L'incidence des troubles cognitifs postopératoires est très variable selon les études (de 10 à 70 %). Cela s'explique par le design de l'étude, le choix des batteries de tests neuropsychologiques utilisés et leur nombre (plus ils sont nombreux et sensibles, plus le taux de déficit détecté sera élevé). Entrent également en jeu le degré d'expertise de l'investigateur, le délai d'évaluation postopératoire, la réalisation d'une évaluation préopératoire servant de référence et la méthode statistique employée.

Les fonctions cognitives les plus affectées incluent l'attention, la mémoire, la concentration ainsi que la rapidité des réponses mentales et motrices.
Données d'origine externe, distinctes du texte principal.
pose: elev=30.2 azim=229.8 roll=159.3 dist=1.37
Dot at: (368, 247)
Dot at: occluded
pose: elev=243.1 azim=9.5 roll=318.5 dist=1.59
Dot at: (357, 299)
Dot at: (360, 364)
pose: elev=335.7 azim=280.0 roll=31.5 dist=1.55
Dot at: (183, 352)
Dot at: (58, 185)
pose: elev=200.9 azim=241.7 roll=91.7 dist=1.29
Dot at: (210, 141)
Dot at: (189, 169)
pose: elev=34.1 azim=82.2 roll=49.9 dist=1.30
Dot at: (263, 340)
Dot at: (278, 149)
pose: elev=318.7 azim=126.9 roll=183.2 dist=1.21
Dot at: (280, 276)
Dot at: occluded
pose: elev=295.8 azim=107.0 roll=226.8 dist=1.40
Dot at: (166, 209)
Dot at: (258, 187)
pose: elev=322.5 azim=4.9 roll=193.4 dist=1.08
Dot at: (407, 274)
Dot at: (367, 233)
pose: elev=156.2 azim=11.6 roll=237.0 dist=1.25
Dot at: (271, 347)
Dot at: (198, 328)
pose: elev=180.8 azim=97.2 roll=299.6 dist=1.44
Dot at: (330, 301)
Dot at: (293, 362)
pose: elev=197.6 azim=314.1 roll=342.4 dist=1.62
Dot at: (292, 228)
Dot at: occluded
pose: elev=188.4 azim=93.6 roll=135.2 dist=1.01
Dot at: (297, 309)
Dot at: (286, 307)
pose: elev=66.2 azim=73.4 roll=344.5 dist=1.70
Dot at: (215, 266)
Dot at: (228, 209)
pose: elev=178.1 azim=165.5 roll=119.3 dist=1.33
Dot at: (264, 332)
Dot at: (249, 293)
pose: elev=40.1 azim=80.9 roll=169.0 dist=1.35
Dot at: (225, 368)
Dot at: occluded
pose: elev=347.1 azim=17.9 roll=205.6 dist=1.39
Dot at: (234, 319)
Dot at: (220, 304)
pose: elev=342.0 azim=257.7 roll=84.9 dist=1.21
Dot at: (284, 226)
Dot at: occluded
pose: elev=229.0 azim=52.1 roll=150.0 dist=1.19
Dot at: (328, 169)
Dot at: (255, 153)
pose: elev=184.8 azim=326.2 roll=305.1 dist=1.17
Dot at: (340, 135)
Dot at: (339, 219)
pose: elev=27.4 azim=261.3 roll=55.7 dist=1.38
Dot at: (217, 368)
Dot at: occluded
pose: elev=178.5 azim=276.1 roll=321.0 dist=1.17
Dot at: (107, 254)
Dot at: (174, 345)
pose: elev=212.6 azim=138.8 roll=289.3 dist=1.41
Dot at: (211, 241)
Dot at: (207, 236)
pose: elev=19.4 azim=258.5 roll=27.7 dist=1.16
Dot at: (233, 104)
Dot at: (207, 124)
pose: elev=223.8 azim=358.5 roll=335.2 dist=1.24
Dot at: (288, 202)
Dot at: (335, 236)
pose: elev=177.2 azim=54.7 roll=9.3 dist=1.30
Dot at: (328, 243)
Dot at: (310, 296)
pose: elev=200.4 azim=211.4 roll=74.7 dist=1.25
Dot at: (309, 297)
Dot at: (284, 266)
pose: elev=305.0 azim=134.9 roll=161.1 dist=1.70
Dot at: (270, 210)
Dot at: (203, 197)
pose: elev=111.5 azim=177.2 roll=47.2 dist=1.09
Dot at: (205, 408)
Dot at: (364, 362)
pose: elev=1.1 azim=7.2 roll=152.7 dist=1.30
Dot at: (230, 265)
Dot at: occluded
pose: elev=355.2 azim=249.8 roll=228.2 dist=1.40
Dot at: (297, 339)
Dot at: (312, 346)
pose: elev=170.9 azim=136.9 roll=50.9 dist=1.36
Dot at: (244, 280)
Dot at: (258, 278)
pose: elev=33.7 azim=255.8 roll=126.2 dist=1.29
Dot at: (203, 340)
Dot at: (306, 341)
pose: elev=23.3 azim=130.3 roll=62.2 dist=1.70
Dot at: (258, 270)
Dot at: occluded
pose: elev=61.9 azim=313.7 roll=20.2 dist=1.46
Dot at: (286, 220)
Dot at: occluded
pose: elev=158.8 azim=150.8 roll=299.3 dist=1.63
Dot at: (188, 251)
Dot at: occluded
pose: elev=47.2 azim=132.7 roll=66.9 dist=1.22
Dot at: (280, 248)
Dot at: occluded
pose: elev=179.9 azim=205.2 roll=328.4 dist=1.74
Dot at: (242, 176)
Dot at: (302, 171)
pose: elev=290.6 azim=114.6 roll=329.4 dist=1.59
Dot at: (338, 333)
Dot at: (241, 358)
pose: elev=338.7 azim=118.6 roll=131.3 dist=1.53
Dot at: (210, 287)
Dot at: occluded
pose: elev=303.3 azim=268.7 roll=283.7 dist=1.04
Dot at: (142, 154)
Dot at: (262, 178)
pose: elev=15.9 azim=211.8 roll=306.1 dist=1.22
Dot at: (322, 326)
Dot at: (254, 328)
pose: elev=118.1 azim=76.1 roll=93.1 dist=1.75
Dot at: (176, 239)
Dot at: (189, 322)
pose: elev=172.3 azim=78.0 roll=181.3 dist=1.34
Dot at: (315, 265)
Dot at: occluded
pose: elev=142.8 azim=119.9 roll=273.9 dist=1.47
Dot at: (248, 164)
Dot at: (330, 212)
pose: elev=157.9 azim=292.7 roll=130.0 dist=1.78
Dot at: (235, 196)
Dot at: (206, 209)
Des protocoles standardisés, prenant en compte le caractère objectif, reproductible et discriminant des tests, ont été établis [80,81]. Ces protocoles incluent

Dans une étude prospective récente évaluant quatre domaines cognitifs spécifiques et un score composite global chez 261 patients opérés pour un pontage coronarien, un déclin cognitif (défini par la chute d'au moins un écart type sur au moins un des scores cognitifs) était noté dans 53 % des cas à la sortie de l'hôpital, 36 % à 6 semaines, 24 % à 6 mois et 42 % à 5 ans [80]. En analyse multivariée, les facteurs corrélés au risque de déclin cognitif persistant à 5 ans étaient un âge avancé, un niveau d'éducation médiocre, une perte cognitive à la sortie de l'hôpital et un score composite élevé en préopératoire.

Par ailleurs, les troubles des fonctions supérieures sont d'autant plus fréquents qu'il existe une consommation excessive d'alcool, une fibrillation auriculaire postopératoire, une pathologie vasculaire sous-jacente, un antécédent de pontage coronarien avec CEC, une atrophie cérébrale [81]. D'autres facteurs de risque, liés à la procédure chirurgicale ou aux conditions anesthésiques, ont été rapportés : transplantation cardiaque et remplacement valvulaire (comparativement aux pontages), nécessité d'une réintervention précoce, technique et durée de la CEC, hypoxie, fièvre et/ou sepsis, perturbations métaboliques, instabilité hémodynamique [82].

 Comas postopératoires :

Les « absences de réveil » surviennent dans 0,2 % des cas. Ils sont en rapport avec des lésions cérébrales diffuses ischémiques et/ou anoxiques. Le pronostic pour ces patients est extrêmement péjoratif : 85 % de décès et moins de 5 % de récupération neurologique.

 Dépression :

Une dépression après chirurgie cardiaque est rapportée dans environ 25 % des cas [83], mais l'état psychique préopératoire est rarement évalué dans les études. En fait, la dépression acquise suite à une chirurgie cardiaque est rare et son apparition est principalement liée à l'existence de troubles anxio-dépressifs préopératoires. McKhann et al. N’ont pas mis en évidence d'altération des performances cognitives chez les sujets dépressifs [63].

 Crises convulsives :

Les crises convulsives sont paradoxalement assez peu rapportées dans les suites d'une chirurgie cardiaque (< 0,1 % dans l'étude prospective de Roach et al. Portant sur plus de 2 000 opérés) [60]. Elles peuvent survenir dans un contexte de souffrance cérébrale diffuse et/ou focale et le facteur déclenchant est variable selon les circonstances.